WORK TO COMPLETE
Using the data that follows, output only the lines from the line with "ews on customer" up to and including the line with "manmade fiber industry.", exactly, leaving pictures aside.
::::::::::
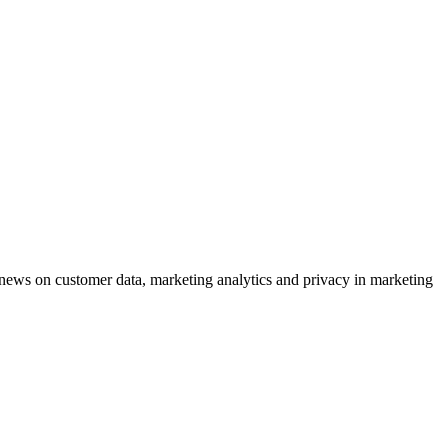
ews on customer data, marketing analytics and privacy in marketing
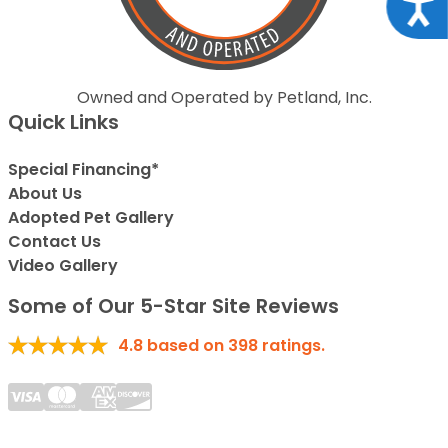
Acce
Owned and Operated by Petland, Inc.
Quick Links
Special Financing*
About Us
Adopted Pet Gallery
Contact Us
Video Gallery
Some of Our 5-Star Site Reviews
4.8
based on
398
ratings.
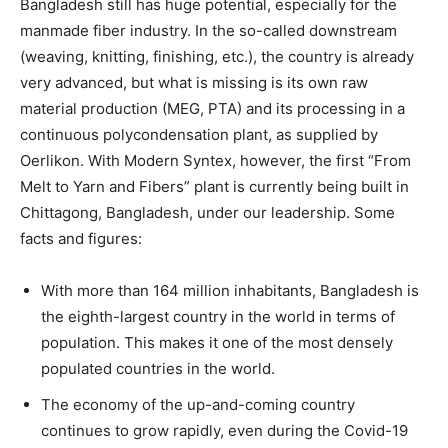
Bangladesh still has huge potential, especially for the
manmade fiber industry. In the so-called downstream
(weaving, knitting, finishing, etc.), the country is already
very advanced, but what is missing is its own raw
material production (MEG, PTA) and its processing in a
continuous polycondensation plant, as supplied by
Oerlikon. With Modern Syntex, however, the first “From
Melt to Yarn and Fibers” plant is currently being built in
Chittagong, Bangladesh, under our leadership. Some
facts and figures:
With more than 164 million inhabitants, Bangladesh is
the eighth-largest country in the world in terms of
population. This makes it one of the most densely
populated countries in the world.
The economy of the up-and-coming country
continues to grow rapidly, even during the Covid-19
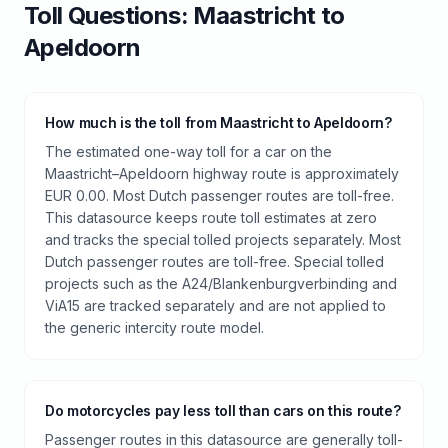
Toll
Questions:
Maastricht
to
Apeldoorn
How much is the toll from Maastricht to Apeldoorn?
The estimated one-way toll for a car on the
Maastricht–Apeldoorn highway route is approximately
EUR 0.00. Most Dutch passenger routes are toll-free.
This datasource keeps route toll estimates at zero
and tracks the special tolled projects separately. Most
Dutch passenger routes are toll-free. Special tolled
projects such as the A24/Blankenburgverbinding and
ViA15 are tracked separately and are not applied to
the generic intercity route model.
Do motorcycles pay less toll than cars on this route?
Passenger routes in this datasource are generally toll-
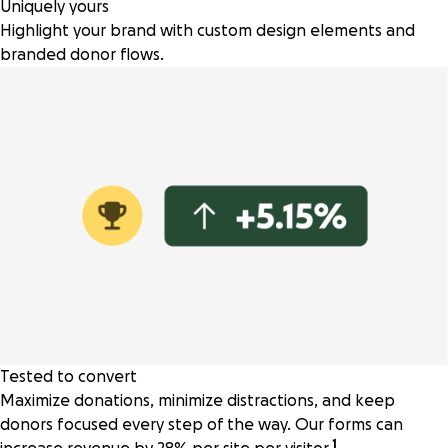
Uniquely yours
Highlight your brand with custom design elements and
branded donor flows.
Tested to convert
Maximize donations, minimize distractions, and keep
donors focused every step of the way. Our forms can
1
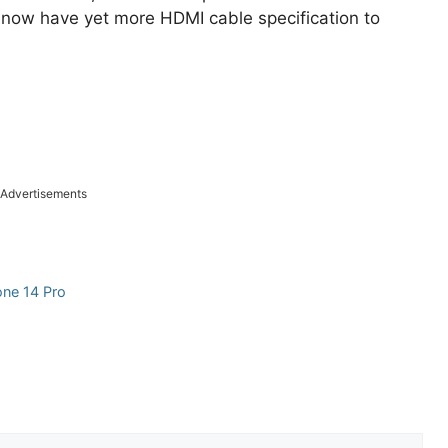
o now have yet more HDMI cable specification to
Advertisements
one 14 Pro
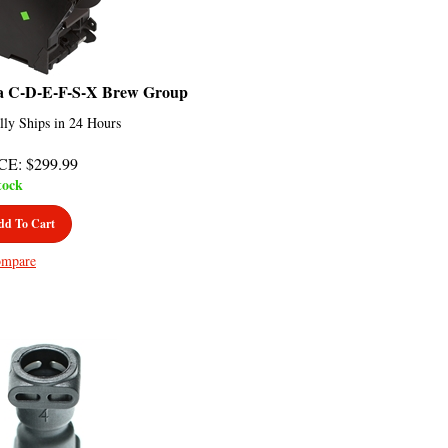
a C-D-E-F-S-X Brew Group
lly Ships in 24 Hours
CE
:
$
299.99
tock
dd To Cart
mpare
::::::::::
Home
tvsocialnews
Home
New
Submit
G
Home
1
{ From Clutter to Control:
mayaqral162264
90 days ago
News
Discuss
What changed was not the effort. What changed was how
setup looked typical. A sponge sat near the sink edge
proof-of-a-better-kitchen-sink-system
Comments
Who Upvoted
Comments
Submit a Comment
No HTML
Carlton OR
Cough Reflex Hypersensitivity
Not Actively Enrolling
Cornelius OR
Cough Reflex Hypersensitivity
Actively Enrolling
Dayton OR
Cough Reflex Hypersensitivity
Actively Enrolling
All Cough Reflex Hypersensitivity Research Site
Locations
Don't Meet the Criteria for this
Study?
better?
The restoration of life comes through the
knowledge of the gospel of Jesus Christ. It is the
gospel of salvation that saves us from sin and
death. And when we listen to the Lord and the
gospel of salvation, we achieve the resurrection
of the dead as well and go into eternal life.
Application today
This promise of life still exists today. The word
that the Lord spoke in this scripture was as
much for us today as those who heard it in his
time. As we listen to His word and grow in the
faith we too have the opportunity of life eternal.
::::::::::
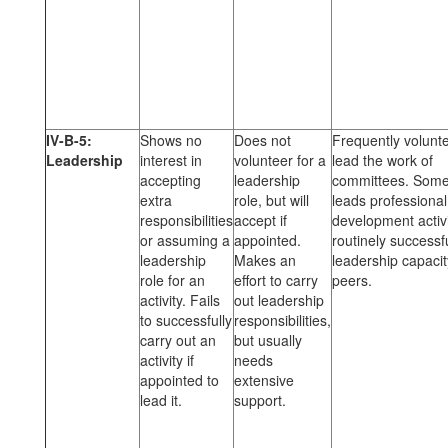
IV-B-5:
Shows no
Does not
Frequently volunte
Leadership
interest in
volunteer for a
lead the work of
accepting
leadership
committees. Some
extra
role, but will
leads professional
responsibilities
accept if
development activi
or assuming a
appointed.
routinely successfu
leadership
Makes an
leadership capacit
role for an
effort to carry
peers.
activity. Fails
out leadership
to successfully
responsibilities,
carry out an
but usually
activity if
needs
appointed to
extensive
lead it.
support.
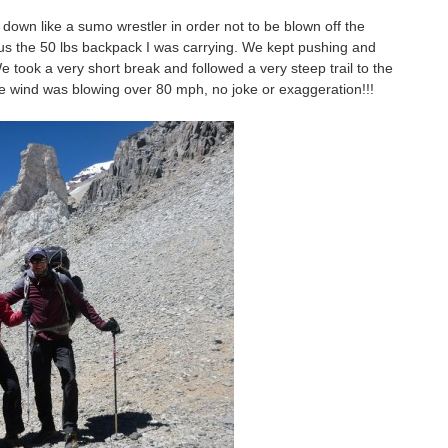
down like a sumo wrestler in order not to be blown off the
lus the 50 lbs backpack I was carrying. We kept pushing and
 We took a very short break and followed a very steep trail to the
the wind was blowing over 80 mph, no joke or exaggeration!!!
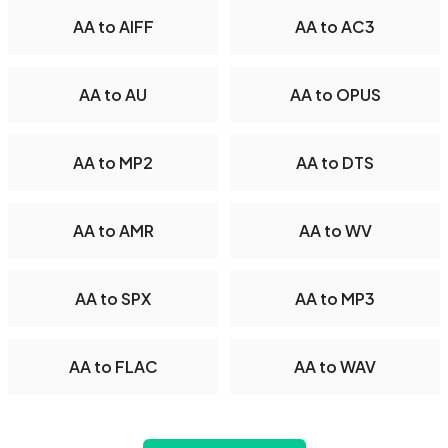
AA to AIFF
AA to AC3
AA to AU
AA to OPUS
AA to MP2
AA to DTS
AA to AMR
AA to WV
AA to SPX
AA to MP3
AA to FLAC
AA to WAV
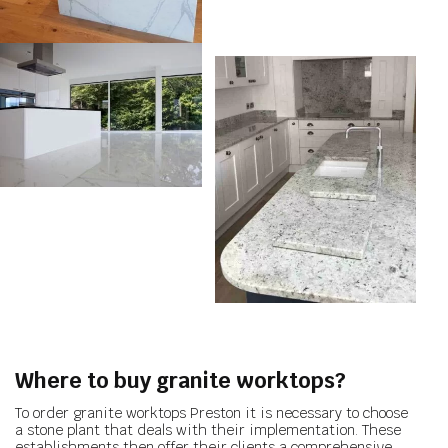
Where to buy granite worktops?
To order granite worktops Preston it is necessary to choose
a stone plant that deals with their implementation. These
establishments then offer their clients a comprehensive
::::::::::
WRITTEN RESPONSE
ews on customer data, marketing analytics and privacy in marketing
Acce
Owned and Operated by Petland, Inc.
Quick Links
Special Financing*
About Us
Adopted Pet Gallery
Contact Us
Video Gallery
Some of Our 5-Star Site Reviews
4.8
based on
398
ratings.
Bangladesh still has huge potential, especially for the
manmade fiber industry. In the so-called downstream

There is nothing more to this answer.